→ **Description of the task**:
Which lines of the data include the string "cytoplasmic"? List them all.

Supplied data Block Start

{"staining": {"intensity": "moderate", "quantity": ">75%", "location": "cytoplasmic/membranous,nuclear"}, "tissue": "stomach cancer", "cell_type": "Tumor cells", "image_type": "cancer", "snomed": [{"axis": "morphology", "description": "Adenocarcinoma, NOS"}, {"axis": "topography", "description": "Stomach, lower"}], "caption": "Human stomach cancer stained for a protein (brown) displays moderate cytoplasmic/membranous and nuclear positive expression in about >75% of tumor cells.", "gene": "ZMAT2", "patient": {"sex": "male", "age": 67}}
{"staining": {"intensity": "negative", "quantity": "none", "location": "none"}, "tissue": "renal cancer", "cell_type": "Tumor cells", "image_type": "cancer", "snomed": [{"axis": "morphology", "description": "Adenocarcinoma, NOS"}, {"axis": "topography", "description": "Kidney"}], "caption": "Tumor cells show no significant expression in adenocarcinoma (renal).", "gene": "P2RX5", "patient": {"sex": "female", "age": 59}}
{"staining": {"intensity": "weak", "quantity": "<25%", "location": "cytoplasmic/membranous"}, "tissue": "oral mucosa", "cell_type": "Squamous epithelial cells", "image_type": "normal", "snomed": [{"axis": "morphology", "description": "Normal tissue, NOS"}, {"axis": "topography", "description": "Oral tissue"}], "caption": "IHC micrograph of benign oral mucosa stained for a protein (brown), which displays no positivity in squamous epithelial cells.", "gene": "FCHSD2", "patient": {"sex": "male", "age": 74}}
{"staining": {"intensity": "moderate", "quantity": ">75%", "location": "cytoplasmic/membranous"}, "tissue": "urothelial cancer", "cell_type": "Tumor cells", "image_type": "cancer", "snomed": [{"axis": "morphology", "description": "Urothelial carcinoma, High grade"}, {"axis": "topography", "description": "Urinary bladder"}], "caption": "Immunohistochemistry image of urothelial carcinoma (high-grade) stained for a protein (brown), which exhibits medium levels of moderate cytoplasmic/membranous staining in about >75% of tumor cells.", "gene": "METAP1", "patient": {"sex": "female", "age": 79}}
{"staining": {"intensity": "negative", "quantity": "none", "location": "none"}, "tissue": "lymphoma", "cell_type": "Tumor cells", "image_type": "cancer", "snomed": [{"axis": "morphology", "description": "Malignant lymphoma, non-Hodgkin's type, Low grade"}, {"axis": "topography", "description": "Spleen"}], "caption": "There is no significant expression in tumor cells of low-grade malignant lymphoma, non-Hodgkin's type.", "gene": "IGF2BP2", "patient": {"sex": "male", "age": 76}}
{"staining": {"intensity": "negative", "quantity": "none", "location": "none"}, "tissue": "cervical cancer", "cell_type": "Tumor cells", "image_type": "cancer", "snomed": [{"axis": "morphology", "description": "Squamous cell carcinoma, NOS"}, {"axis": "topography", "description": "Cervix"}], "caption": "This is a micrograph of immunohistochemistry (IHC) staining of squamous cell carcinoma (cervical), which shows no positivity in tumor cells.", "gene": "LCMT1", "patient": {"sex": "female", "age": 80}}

Supplied data Block End

→ **Result for this exercise**:
{"staining": {"intensity": "moderate", "quantity": ">75%", "location": "cytoplasmic/membranous,nuclear"}, "tissue": "stomach cancer", "cell_type": "Tumor cells", "image_type": "cancer", "snomed": [{"axis": "morphology", "description": "Adenocarcinoma, NOS"}, {"axis": "topography", "description": "Stomach, lower"}], "caption": "Human stomach cancer stained for a protein (brown) displays moderate cytoplasmic/membranous and nuclear positive expression in about >75% of tumor cells.", "gene": "ZMAT2", "patient": {"sex": "male", "age": 67}}
{"staining": {"intensity": "weak", "quantity": "<25%", "location": "cytoplasmic/membranous"}, "tissue": "oral mucosa", "cell_type": "Squamous epithelial cells", "image_type": "normal", "snomed": [{"axis": "morphology", "description": "Normal tissue, NOS"}, {"axis": "topography", "description": "Oral tissue"}], "caption": "IHC micrograph of benign oral mucosa stained for a protein (brown), which displays no positivity in squamous epithelial cells.", "gene": "FCHSD2", "patient": {"sex": "male", "age": 74}}
{"staining": {"intensity": "moderate", "quantity": ">75%", "location": "cytoplasmic/membranous"}, "tissue": "urothelial cancer", "cell_type": "Tumor cells", "image_type": "cancer", "snomed": [{"axis": "morphology", "description": "Urothelial carcinoma, High grade"}, {"axis": "topography", "description": "Urinary bladder"}], "caption": "Immunohistochemistry image of urothelial carcinoma (high-grade) stained for a protein (brown), which exhibits medium levels of moderate cytoplasmic/membranous staining in about >75% of tumor cells.", "gene": "METAP1", "patient": {"sex": "female", "age": 79}}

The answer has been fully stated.